Figure[White to move]

Here is an extension of the principle. Black’s king looks vulnerable since it has no flight squares and the h-file is open. A natural thought might be 1. Rh8+, KxR; 2. Qh5+ (or Qh1+), Kg8; 3. Qh7#—mating with cover from the bishop on d3. But after White’s Qh5 Black can interpose his queen on h6 and stop the sequence. So White needs a different idea and turns to the trick described a moment ago: 1. Bh7+, Kh8; 2. Bg6+, Kg8. White simply has moved his bishop to g6, but he has given check with every move and so has kept firm control of the initiative. Why is the bishop stronger here than it was on d3? Because now it blocks the path to h6 of the Black queen, which no longer can be interposed. The rest of the mate is simple: 3. Rh8+, KxR; and White has cleared his own rook from the h-file to make way for his queen while also decoying the king onto h8 where it can be checked. 4. Qh5+, Kg8; 5. Qh7#. Black could have played QxB in the midst of this if his king hadn't constantly been in check.

Now a few afterthoughts:

1. Imagine the same original position but with a Black pawn on h7. Black’s king then looks enormously secure, as his castled position is intact and his queen helps defend it. White nevertheless mates with the same moves described above.
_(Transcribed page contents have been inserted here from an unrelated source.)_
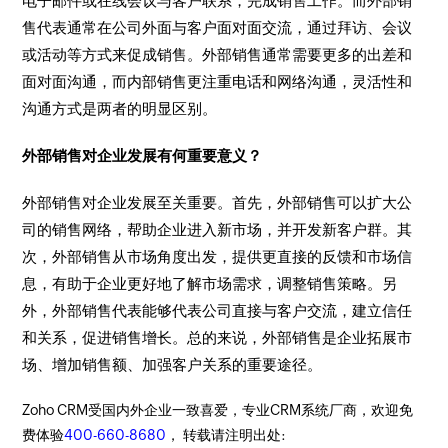
电子邮件或在线会议与客户联系，完成销售工作。而外部销
售代表通常在公司外面与客户面对面交流，通过拜访、会议
或活动等方式来促成销售。外部销售通常需要更多的出差和
面对面沟通，而内部销售更注重电话和网络沟通，灵活性和
沟通方式是两者的明显区别。
外部销售对企业发展有何重要意义？
外部销售对企业发展至关重要。首先，外部销售可以扩大公
司的销售网络，帮助企业进入新市场，并开发新客户群。其
次，外部销售从市场角度出发，提供更直接的反馈和市场信
息，有助于企业更好地了解市场需求，调整销售策略。另
外，外部销售代表能够代表公司直接与客户交流，建立信任
和关系，促进销售增长。总的来说，外部销售是企业拓展市
场、增加销售额、加强客户关系的重要途径。
Zoho CRM受国内外企业一致喜爱，专业CRM系统厂商，欢迎免
费体验
400-660-8680
， 转载请注明出处: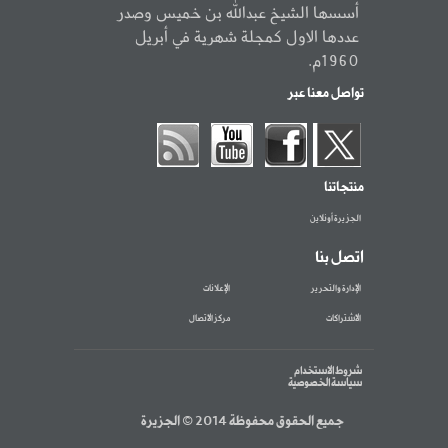
أسسها الشيخ عبدالله بن خميس وصدر
عددها الاول كمجلة شهرية في أبريل
1960م.
تواصل معنا عبر
منتجاتنا
الجزيرة أونلاين
اتصل بنا
الإدارة والتحرير
الإعلانات
الاشتراكات
مركز الاتصال
شروط الاستخدام
سياسة الخصوصية
جميع الحقوق محفوظة 2014 © الجزيرة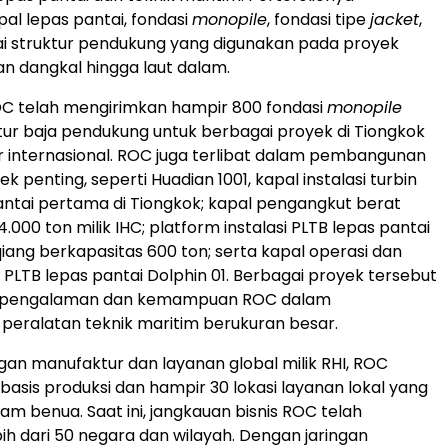
l lepas pantai, fondasi
monopile
, fondasi tipe
jacket
,
i struktur pendukung yang digunakan pada proyek
ran dangkal hingga laut dalam.
ROC telah mengirimkan hampir 800 fondasi
monopile
tur baja pendukung untuk berbagai proyek di Tiongkok
internasional. ROC juga terlibat dalam pembangunan
k penting, seperti Huadian 1001, kapal instalasi turbin
antai pertama di Tiongkok; kapal pengangkut berat
.000 ton milik IHC; platform instalasi PLTB lepas pantai
ang berkapasitas 600 ton; serta kapal operasi dan
PLTB lepas pantai Dolphin 01. Berbagai proyek tersebut
pengalaman dan kemampuan ROC dalam
eralatan teknik maritim berukuran besar.
ngan manufaktur dan layanan global milik RHI, ROC
basis produksi dan hampir 30 lokasi layanan lokal yang
am benua. Saat ini, jangkauan bisnis ROC telah
h dari 50 negara dan wilayah. Dengan jaringan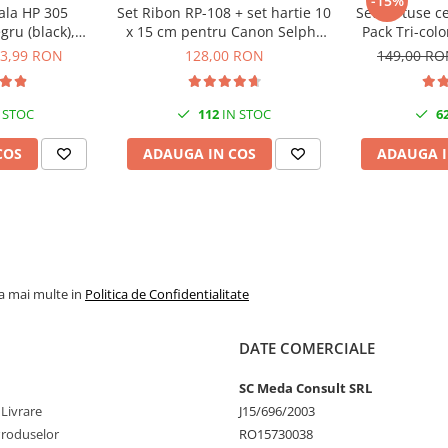
-15%
ala HP 305
Set Ribon RP-108 + set hartie 10
Set cartuse c
gru (black),
x 15 cm pentru Canon Selphy
Pack Tri-col
20 pagini
CP820, CP910, CP1000, CP1200,
3,99 RON
128,00 RON
149,00 R
CP1300
 STOC
112
IN STOC
6
COS
ADAUGA IN COS
ADAUGA I
la mai multe in
Politica de Confidentialitate
DATE COMERCIALE
SC Meda Consult SRL
 Livrare
J15/696/2003
Produselor
RO15730038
2. It is common for a defender to sit on f6, as Black’s queen does here; often the knight takes that position early in the game and stays there a long time. Eliminating that defender becomes important in building a mating attack. A disadvantage of the queen compared to the knight is shown here: a queen can be eliminated by being blocked.

3. In addition to acquainting you with sequences that can lead to mate, another purpose of these studies is to show useful things your pieces and pawns can do if you can land them on particular squares—especially advanced squares near the enemy king. To recap the most recent examples, we have seen here that a bishop on g6 usefully can seal off f7, h7, and h5 to the enemy king, can provide cover on those squares for its own queen—and, here, can block the path to the h-file of an enemy defender on the sixth rank.